Tuesday, March 15, 2016

Self-Fulfilling Prophecy

After sixty years of North Korea accusing us of plotting to invade them, I think that they might finally be right.

North Korea's conventional armed forces are growing weaker every year as training is abandoned for economic activities by troops and as weapons age from obsolete to war museum quality. Yet North Korean continues to threaten the Republic of Korea (ROK, or South Korea) with destruction.

A successful northern invasion of South Korea increasingly requires North Korea to focus on weapons of mass destruction to completely cripple the South Korean army with a massive nuclear and chemical strike; and to successfully insert tens of thousands of commandos to disrupt the ROK army from deploying.

In that case, North Korea's army might be able to manage a road march into Seoul against scattered opposition--if the officers can keep their troops from stopping to loot South Korean malls on the line of march.

And North Korea is on the path to nuclear weapons, has lots of chemical weapons, and keeps lots of conventional artillery to pound Seoul within range of that city. So Seoul could be heavily damaged even without crossing the demilitarized zone (DMZ) with an invasion.

We do worry about this bombardment threat:

"If North Korea decides to use their long-range artillery, which they have so many pieces of, Seoul would be in direct range," Captain Harry Lu of the U.S. Army's 37th Field Artillery Regiment said.

"So our mission here is to make sure we destroy that artillery before they can cause any more damage to the greater Seoul metropolitan area." ...

In bellicose rhetoric, North Korea routinely threatens to turn Seoul into a "sea of flames" and the city was reduced to rubble in the 1950-53 Korean conflict, which ended in a truce, not a treaty, meaning the two sides are technically still at war.

Because of these factors, I think that our war plans are evolving to go north of the DMZ; and that these plans include three main lines of attack:

A decapitation strike on North Korea's command and control to paralyze their armed forces:

Massive joint U.S.-South Korea military exercises are a spring ritual on the Korean Peninsula guaranteed to draw a lot of threat-laced venom from Pyongyang. This time, not only are the war games the biggest ever, but the troops now massed south of the Demilitarized Zone have reportedly incorporated a new hypothetical into their training: a "beheading mission" against Kim Jong Un himself. ...

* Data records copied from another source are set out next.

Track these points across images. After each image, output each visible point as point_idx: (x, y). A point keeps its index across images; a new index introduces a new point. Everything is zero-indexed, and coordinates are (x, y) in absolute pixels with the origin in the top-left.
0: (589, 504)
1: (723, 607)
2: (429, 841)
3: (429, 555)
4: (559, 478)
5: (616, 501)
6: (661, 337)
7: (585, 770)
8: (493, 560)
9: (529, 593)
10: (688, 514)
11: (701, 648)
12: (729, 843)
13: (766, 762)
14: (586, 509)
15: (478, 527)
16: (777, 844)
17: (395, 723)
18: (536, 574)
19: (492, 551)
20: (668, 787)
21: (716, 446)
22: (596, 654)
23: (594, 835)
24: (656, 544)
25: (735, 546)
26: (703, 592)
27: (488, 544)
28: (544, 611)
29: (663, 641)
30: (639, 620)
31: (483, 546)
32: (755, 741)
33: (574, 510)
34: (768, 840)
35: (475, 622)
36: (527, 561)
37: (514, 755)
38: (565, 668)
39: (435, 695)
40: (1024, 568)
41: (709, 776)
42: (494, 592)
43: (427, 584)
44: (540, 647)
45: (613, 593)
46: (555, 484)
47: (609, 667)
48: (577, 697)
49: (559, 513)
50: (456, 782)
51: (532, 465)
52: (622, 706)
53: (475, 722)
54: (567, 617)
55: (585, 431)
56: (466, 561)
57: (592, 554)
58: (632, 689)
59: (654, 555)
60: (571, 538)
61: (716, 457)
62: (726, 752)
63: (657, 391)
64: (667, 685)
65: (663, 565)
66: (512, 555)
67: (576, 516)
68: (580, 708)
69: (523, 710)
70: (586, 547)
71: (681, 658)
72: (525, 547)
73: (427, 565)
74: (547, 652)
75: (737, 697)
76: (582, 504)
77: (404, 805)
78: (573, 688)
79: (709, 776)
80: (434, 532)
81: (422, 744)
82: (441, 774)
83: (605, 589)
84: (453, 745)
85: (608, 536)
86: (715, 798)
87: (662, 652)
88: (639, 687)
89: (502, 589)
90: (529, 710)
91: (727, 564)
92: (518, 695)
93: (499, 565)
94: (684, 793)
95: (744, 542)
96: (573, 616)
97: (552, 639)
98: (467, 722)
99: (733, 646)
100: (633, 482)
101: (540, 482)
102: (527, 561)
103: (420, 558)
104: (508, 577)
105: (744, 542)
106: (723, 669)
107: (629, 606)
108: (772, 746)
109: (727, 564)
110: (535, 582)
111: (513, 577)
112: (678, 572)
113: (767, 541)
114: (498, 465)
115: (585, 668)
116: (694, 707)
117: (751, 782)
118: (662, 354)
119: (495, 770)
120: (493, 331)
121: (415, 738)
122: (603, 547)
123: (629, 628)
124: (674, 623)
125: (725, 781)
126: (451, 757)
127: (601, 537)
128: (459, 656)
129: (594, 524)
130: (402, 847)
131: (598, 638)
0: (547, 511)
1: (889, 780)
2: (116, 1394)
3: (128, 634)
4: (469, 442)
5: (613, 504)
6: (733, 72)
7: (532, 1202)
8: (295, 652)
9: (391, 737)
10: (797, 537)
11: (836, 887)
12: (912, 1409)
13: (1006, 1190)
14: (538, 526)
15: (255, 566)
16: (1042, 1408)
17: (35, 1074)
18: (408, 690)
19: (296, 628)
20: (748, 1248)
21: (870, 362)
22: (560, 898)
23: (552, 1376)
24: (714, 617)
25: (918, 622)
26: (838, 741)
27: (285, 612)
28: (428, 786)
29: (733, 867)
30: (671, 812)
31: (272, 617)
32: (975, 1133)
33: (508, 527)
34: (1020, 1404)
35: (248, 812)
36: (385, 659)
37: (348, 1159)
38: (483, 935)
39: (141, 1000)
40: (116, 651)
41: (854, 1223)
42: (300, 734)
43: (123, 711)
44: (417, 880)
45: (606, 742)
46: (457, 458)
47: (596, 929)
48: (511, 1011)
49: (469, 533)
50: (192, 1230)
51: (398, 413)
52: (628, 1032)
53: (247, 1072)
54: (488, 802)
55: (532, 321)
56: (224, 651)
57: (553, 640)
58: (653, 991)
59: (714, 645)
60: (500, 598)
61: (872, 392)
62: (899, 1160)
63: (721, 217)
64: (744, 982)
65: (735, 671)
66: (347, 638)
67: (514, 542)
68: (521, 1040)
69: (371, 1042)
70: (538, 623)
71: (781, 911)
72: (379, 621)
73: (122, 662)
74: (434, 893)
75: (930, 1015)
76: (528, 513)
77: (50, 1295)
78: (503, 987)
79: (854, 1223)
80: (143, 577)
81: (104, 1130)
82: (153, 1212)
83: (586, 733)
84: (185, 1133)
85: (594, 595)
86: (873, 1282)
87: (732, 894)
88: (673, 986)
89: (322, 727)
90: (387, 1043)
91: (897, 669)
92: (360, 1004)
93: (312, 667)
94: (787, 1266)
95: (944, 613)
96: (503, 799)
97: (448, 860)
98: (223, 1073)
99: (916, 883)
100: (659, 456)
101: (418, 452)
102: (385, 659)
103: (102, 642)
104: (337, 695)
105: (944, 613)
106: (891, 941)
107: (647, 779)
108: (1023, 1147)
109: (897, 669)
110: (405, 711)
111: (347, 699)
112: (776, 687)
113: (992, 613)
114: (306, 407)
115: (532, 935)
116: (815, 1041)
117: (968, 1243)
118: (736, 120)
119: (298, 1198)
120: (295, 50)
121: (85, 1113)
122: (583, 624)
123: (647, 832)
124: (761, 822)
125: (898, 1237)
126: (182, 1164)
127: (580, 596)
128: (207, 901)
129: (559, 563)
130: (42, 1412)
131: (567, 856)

They are targeted attacks to eliminate an adversary's leader, or leaders, in an attempt to disrupt or destroy its command chain as soon as a crisis breaks out or appears imminent. They are seen as particularly effective against enemies with a highly centralized command focused on a small group, or one leader. With the leader out of the way, the thinking goes, it's a lot easier to take the rest of the enemy's forces down — or at least keep them from maintaining a coordinated and sustained offensive[;]

A limited invasion north of the DMZ by South Korean forces keep the North Koreans too busy to focus on the third part below and to carve out a no-launch zone to protect Seoul from bombardment by all but the longest range North Korean missiles (hello missile defenses!); and

A joint South Korean-American lunge with a specialized unit into North Korea to grab nuclear missile facilities to avoid relying on air power to destroy the nukes (but we'll try while the troops are on the way, with missile defenses on land and ships spinning up to protect the region until the troops are standing on the ground. Heck, it could be a layered defense starting with American fighters loitering over the North Korean missile sites (although I was thinking about Iran at the time).

And we would retain the amphibious threat to expand a move north:

About 55 U.S. marine aircraft and 30 U.S. and South Korean ships, including the USS Bonhomme Richard and USS Boxer, which carry AV-8B Harrier attack jets and V-22 Osprey aircrafts, took part in the assault on beaches near Pohang city, the U.S. navy said.

"They will penetrate notional enemy beach defenses, establish a beach head, and rapidly transition forces and sustainment ashore," the U.S. military based in South Korea said in a statement before the exercise.

That's what I'd plan for, anyway, were I Lord of PACOM.

As an aside, when you hear that these exercises have record numbers of troops involved, don't forget that including an American aircraft carrier task force adds many thousands of sailors to the total count.